- Exercise details
All of the records below are to be output exactly; no image belongs in the result.

▬▬▬▬▬▬▬▬▬▬

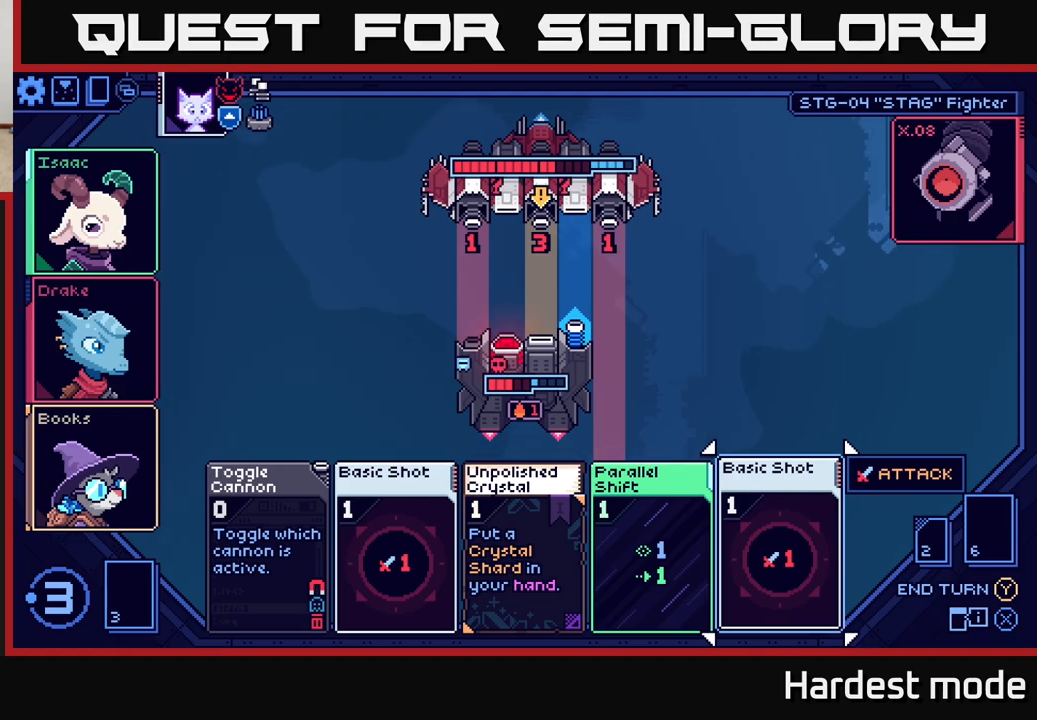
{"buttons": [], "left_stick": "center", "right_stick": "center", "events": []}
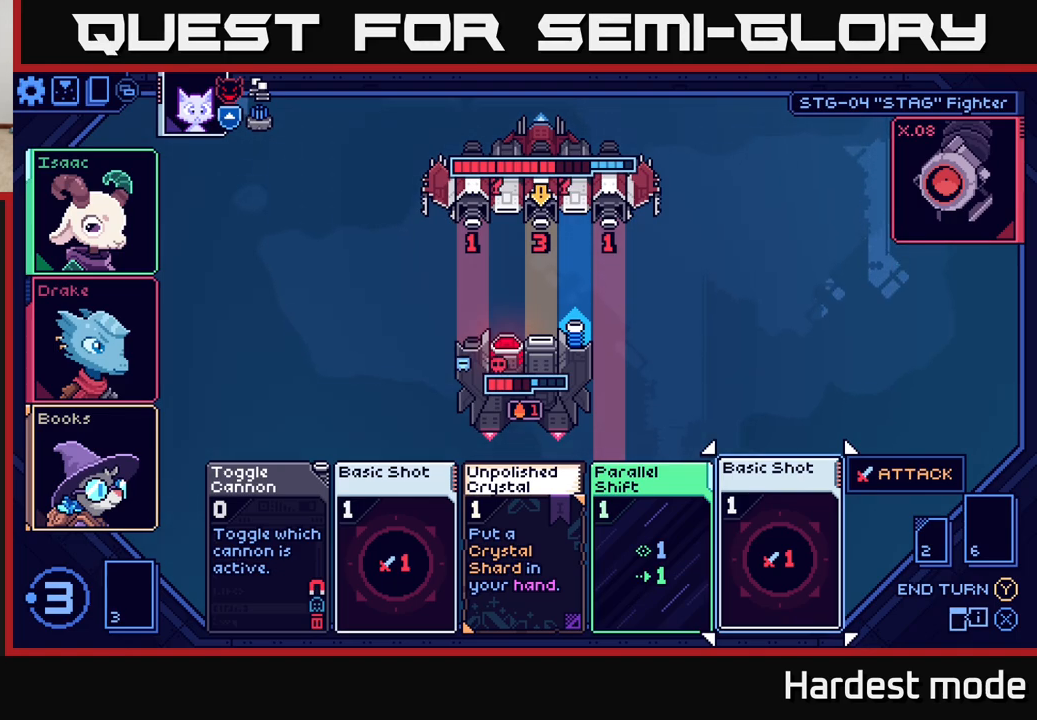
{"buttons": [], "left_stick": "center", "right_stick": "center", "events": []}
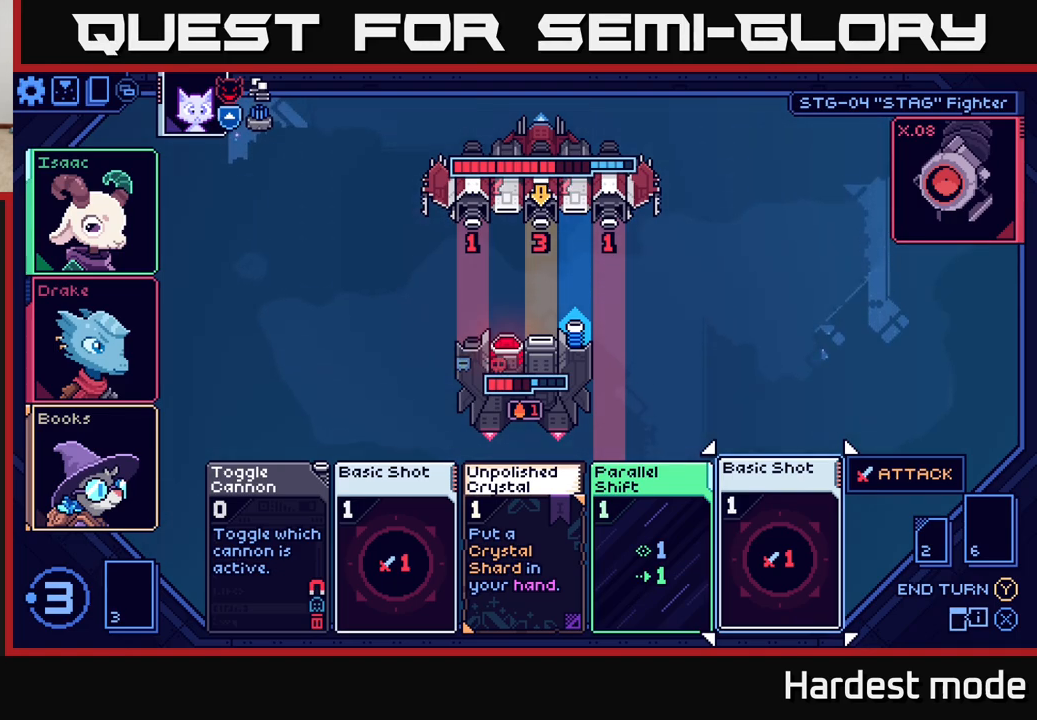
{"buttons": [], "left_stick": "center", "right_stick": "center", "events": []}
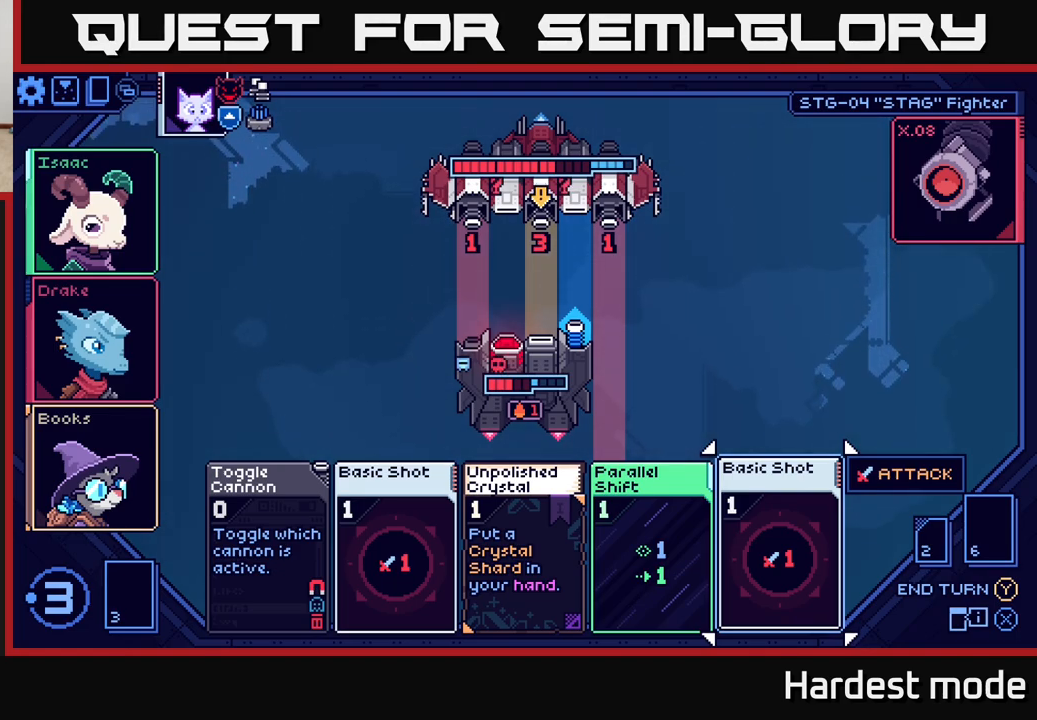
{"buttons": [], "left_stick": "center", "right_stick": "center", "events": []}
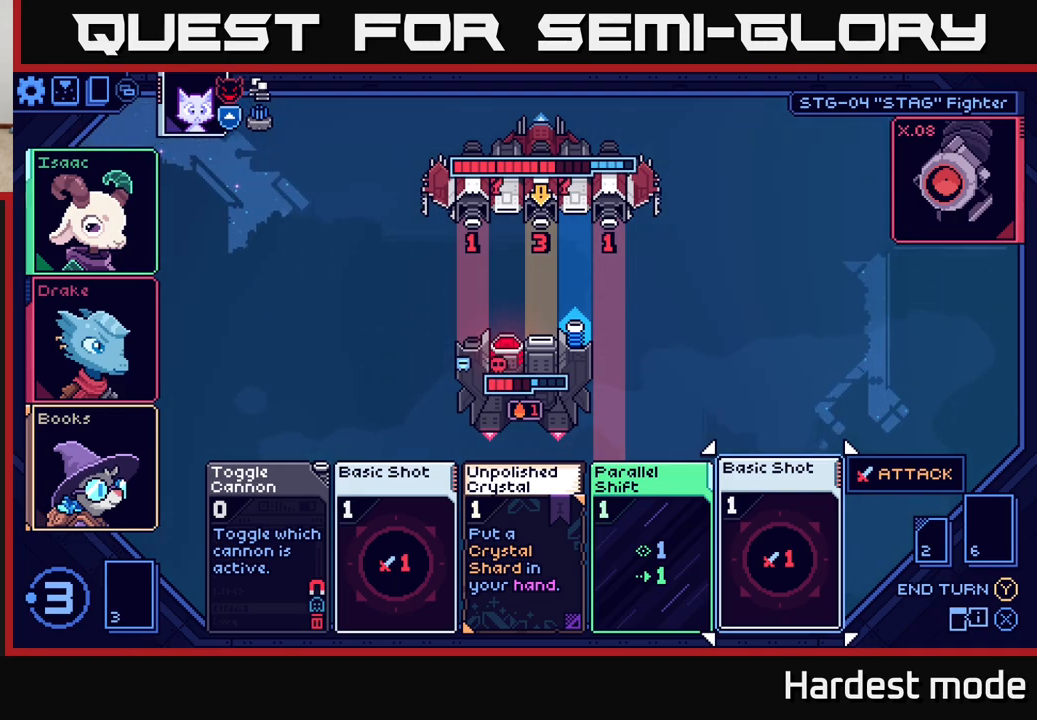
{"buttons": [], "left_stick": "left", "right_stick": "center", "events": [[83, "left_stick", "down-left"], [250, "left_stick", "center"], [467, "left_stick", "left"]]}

▬▬▬▬▬▬▬▬▬▬

- Completed task
{"buttons": [], "left_stick": "center", "right_stick": "center", "events": []}
{"buttons": [], "left_stick": "center", "right_stick": "center", "events": []}
{"buttons": [], "left_stick": "center", "right_stick": "center", "events": []}
{"buttons": [], "left_stick": "center", "right_stick": "center", "events": []}
{"buttons": [], "left_stick": "left", "right_stick": "center", "events": [[83, "left_stick", "down-left"], [250, "left_stick", "center"], [467, "left_stick", "left"]]}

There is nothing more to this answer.